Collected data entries

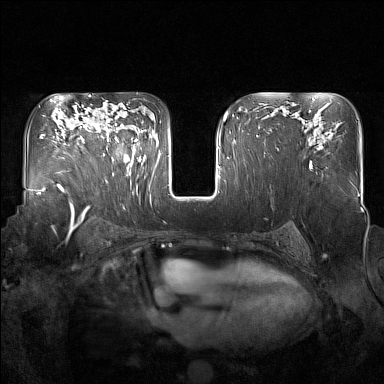
Breast MRI (dynamic contrast-enhanced), one axial slice; slice 105 of 160 in the series (ordered by position); dynamic contrast-enhanced series, time point 2 of 7 at this slice position (early post-contrast); 1.5 T; TE 1.8 ms, TR 5 ms; 384 × 384 image matrix, field of view 350 × 350 mm. Female patient.
Outlined on this slice (semi-automatically segmented with operator editing):
- enhancing-tissue mask used for the functional tumour volume (all voxels passing the contrast-enhancement thresholds inside the analysis volume; usually the tumour): bounding box <96,118,137,170> (left, top, right, bottom; pixels)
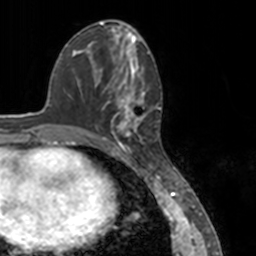
Breast MRI, one axial slice. Slice 58 of 160 in the series (ordered by position). Cropped to one breast. Dynamic contrast-enhanced series, time point 2 of 7 at this slice position (early post-contrast). 3 T. TE 1.7 ms, TR 4 ms. 1 mm slice thickness. 256 × 256 image matrix. Female patient.
Annotated regions visible in this slice (semi-automatically segmented with operator editing):
- enhancing-tissue mask used for the functional tumour volume (all voxels passing the contrast-enhancement thresholds inside the analysis volume; usually the tumour): bounding box [x1, y1, x2, y2] px = [78, 52, 151, 148]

→ Your assignment: Please go through the data and copy each line containing the word "voxels".

→ Solution:
- enhancing-tissue mask used for the functional tumour volume (all voxels passing the contrast-enhancement thresholds inside the analysis volume; usually the tumour): bounding box <96,118,137,170> (left, top, right, bottom; pixels)
- enhancing-tissue mask used for the functional tumour volume (all voxels passing the contrast-enhancement thresholds inside the analysis volume; usually the tumour): bounding box [x1, y1, x2, y2] px = [78, 52, 151, 148]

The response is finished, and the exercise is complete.